## ACTION ITEM
Copy the lines below word for word, beginning at the line that contains "Which series contains the lowest Y value?" and ending after the line that contains "Row 1 (id=18047), Row".

── DATA TO PROCESS

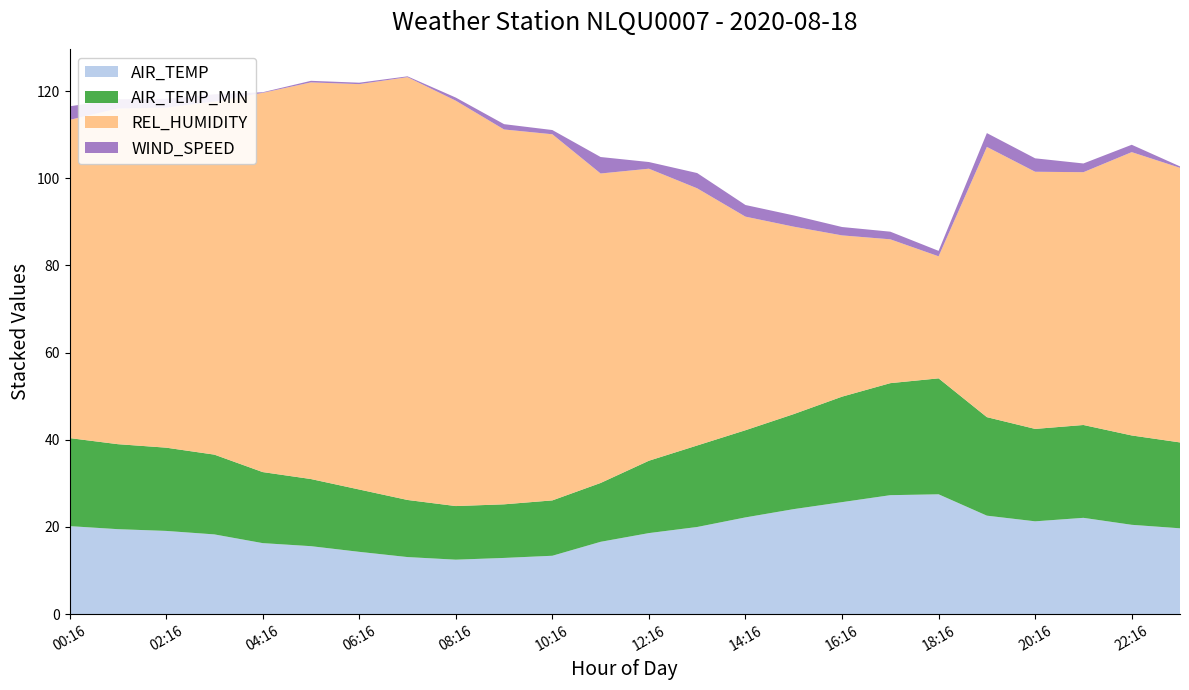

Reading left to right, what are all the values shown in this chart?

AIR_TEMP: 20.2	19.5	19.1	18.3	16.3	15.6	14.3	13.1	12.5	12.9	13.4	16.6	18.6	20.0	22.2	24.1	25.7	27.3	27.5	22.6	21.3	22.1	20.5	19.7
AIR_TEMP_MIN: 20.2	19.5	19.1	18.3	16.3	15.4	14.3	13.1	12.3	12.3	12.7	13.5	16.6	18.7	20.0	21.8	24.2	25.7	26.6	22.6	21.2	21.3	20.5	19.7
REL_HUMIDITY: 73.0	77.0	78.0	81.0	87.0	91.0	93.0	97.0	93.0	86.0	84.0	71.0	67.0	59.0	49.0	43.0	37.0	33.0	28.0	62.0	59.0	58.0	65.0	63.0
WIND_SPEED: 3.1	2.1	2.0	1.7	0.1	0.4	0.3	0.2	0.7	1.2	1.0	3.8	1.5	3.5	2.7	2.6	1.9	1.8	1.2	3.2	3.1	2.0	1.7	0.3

────
── DATA TO PROCESS

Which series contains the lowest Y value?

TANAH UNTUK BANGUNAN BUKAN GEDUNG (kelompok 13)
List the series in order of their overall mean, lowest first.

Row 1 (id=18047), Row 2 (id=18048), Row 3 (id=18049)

────

## RESULT
Which series contains the lowest Y value?

TANAH UNTUK BANGUNAN BUKAN GEDUNG (kelompok 13)
List the series in order of their overall mean, lowest first.

Row 1 (id=18047), Row 2 (id=18048), Row 3 (id=18049)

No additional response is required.